*** Source passage Section Begins ***
FBI agents stormed John Bolton’s Bethesda home and D.C. office, a move that sparked glee from a longtime Trump ally.
Fox News reported that on Friday, federal agents raided the residence of John Bolton in Bethesda, Maryland, and his DuPont Circle office, carting away boxes from the latter.
Roger Stone, a seasoned Republican operative, took to X to crow about the raid. The irony wasn’t lost on Stone, who was previously raided by the FBI and is now enjoying seeing things come full circle for Bolton.
Stone’s posts dripped with schadenfreude, mocking Bolton’s predicament with a nod to his own past. “Good morning. John Bolton. How does it feel to have your home raided at 6 a.m.?” he wrote on X.
Bolton, once a trusted advisor in Trump’s first administration, became a vocal critic after their split. He clashed with Trump over COVID-19 policies, diplomatic moves, and the impeachment drama. Such disloyalty doesn’t sit well in MAGA circles, where loyalty is currency.
Stone, a political veteran since Barry Goldwater’s 1964 campaign, has no love lost for Bolton. His X posts painted Bolton as a traitor who got what he deserved. Yet, celebrating someone’s downfall risks normalizing government overreach for all.
In November 2024, Bolton slammed Trump’s pick of Tulsi Gabbard for director of national intelligence, calling her a “serious threat to national security.”
Stone fired back, saying Bolton’s criticism only confirmed Gabbard’s fitness for the role. The feud shows how personal grudges fuel public spats in D.C.
*** Source passage Section Ends ***
*** Provided information Section Begins ***
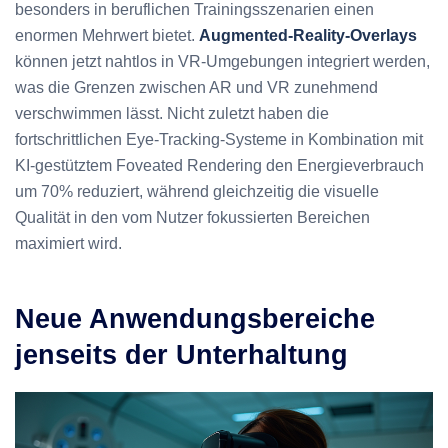
besonders in beruflichen Trainingsszenarien einen
enormen Mehrwert bietet.
Augmented-Reality-Overlays
können jetzt nahtlos in VR-Umgebungen integriert werden,
was die Grenzen zwischen AR und VR zunehmend
verschwimmen lässt. Nicht zuletzt haben die
fortschrittlichen Eye-Tracking-Systeme in Kombination mit
KI-gestütztem Foveated Rendering den Energieverbrauch
um 70% reduziert, während gleichzeitig die visuelle
Qualität in den vom Nutzer fokussierten Bereichen
maximiert wird.
Neue Anwendungsbereiche
jenseits der Unterhaltung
*** Provided information Section Ends ***
_Activity 1_
In the article about the Bolton raid, why was the irony of the raid not lost on Roger Stone?
_Activity 2_
Rewrite the part of the article about the Bolton raid starting at "Fox News reported" and ending at "from the latter.", swapping "federal agents" for "FBI agents".
_Activity 3_
Answer these questions from the article about the Bolton raid:
(a) What time did Stone mention in his post asking Bolton how the raid felt?
(b) Which campaign has Stone been a political veteran since?
(c) What did Bolton call Tulsi Gabbard in November 2024?

_Answer box 1_
Stone had been raided by the FBI himself in the past. He enjoys seeing the same thing happen to Bolton and sees it as things coming full circle.

_Answer box 2_
Fox News reported that on Friday, FBI agents raided the residence of John Bolton in Bethesda, Maryland, and his DuPont Circle office, carting away boxes from the latter.

_Answer box 3_
(a) 6 a.m.
(b) Barry Goldwater's 1964 campaign.
(c) A "serious threat to national security."